叶邵夕这一觉睡得并不安稳,辗转反侧,不到天蒙蒙亮,又忽然被一阵大力的敲门声搅醒。进来的是个小厮,面容清秀,大概只有十五六岁的年纪,甚是乖巧。

叶邵夕曾经在梁千房里见过他几次,知道必是梁千找自己,他见状,迅速由床上起身,擦了擦脸,勉强让自己精神几分。

“叶公子,庄主找你有要事商量。”那小厮对他鞠了一躬。

“找我?”

叶邵夕闻言,皱了皱眉,有些不明所以,但他心思一转,忽然又想到梁千交代他渝州之行一事,心下顿时了然。

“你先去回大哥,我稍后便到。”

叶邵夕嘱咐那小厮先行回去,自己又略略收拾了一番,待一切妥当,这才出门去找梁千。

他进门的时候,梁千正在厅内品茗,有一下没一下地喝着,眉目间忧心忡忡,不知是想着什么事。

叶邵夕唤了他一声大哥,梁千这才抬起头来,捋了捋胡须,冲他笑了笑。

“来了?这便坐吧。”梁千招呼他坐下,此时正值凌晨,天色微黑,丫鬟侍婢们都还未醒来,厅堂内一片寂静。

梁千身边只站着那个刚刚唤他起床的小厮,那小厮聪明机灵,见叶邵夕进来,便同样奉上一杯清茶。茶香缕缕,淡雅而安逸,叶邵夕闻了闻,浅浅地啜了一口,等待梁千发话。

梁千静坐不语,食指在桌面上轻叩,显得有些焦虑,不知在烦心着什么。而叶邵夕亦不是爱说话之人,二人一时都陷入沉默,满是厅堂至于茶香袅袅。

又不知过了多久,才见梁千缓缓开口:“叶兄弟,事不宜迟,你要尽快动身。”

叶邵夕闻言一愣,不明白他为何如此突然:“大哥,你如何心急,莫不是出了什么事?”

“叶兄弟,你可知,一个月之后,是皇帝的生辰,皇帝设宴群臣,大赦天下,举国同庆。”

叶邵夕点点头。

这事他是知道的,在映碧,皇帝的生辰是每年大庆的节日,成为万寿节。这一天,皇帝要登坛祭天,朝拜祖先。按祖制,还要游街视察,与民同乐。映碧开国以来,历任皇帝一直沿袭这个制度,从未违反。而当今映碧文宣帝,年近花甲,性格温和懦弱,膝下只有儿子六女,子息稀少。映碧国重男轻女,这二子却偏偏性格截然相反,一是权势遮天的皇长子宁紫玉,阴险狡诈,长袖善舞。二是机灵活泼的二皇子宁景辰,天性活泼,聪明灵动。

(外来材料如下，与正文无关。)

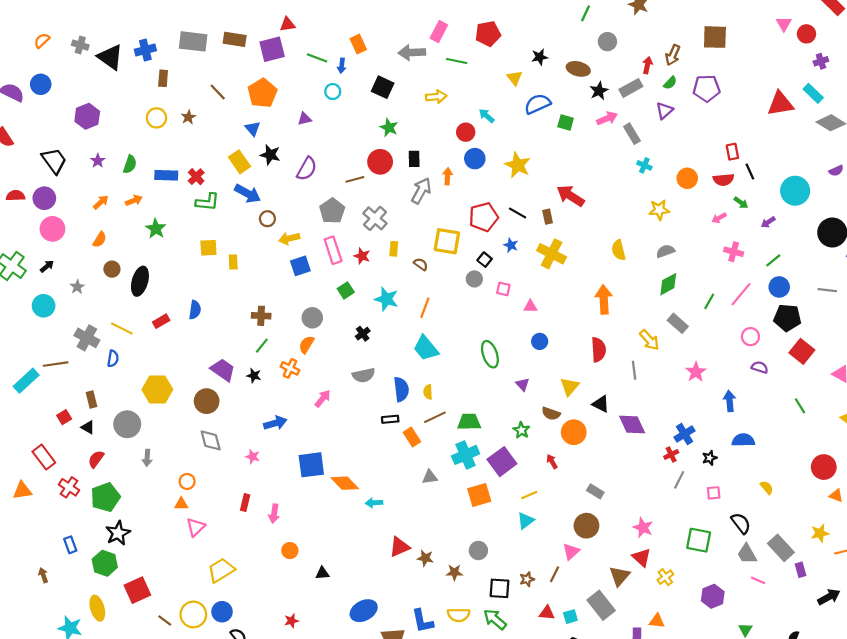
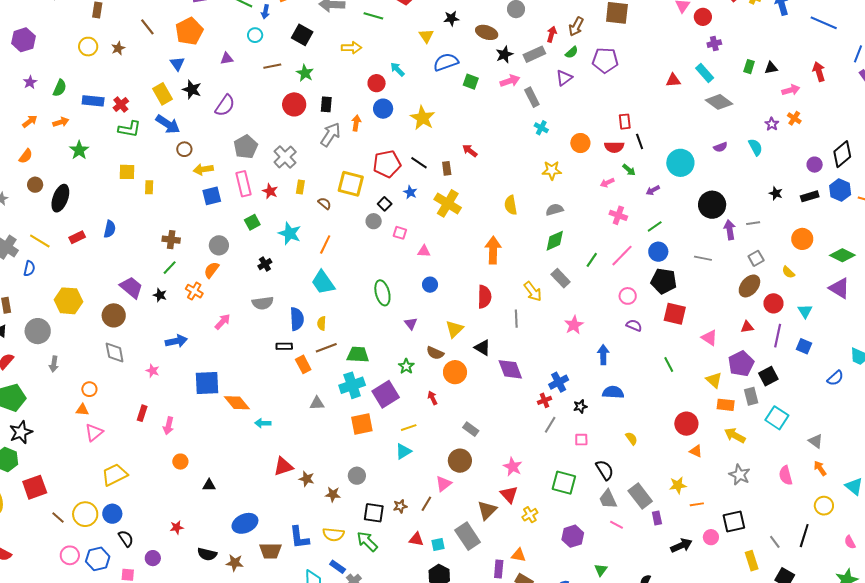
red triangle: (780, 104) -> (673, 80), size x0.6
brown line: (355, 179) -> (272, 66), moved
red arrow: (570, 196) -> (470, 151), size x0.6
red square: (802, 351) -> (675, 314), turned -30

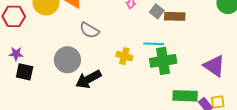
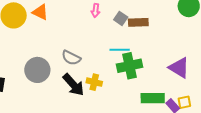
gray semicircle: (89, 30) -> (71, 58), moved
yellow cross: (124, 56) -> (94, 82), moved
black arrow: (88, 79) -> (73, 85), moved, turned -100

皇帝大寿,排场自然会做得极大,皇帝皇女齐聚一起,百官拜谒,与朝同贺。

“皇帝大寿之时,歌舞升平,此时,对我们来说,也是一个难得的机会。”梁千徐徐道。

叶邵夕一怔:“大哥的意思是……”

梁千从座位上站起来,走了两圈,忽然停在他面前道:“以往,文宣帝祭天游行,戒备森严,我们屡屡不能得手,尤其是宁紫玉身边高手出没,我们更不得近身。以现在的形势来看……我们还有一个不可多得的好机会。”

叶邵夕也站起来,跟在他的身边,眉目凝重。

“歌舞升平,酒饱饭足之时,却是杀人的最好时机。”梁千眼神暗了暗,继续道,“你也知道,往年我们派了多少人进宫,那些勇士,不是被杀,就是疯了。邵夕,如果有了皇宫地图,杀进皇宫,对我们来说简直轻而易举。”

梁千说着说着不禁有些激动,他神情愤慨,眼眶都红了。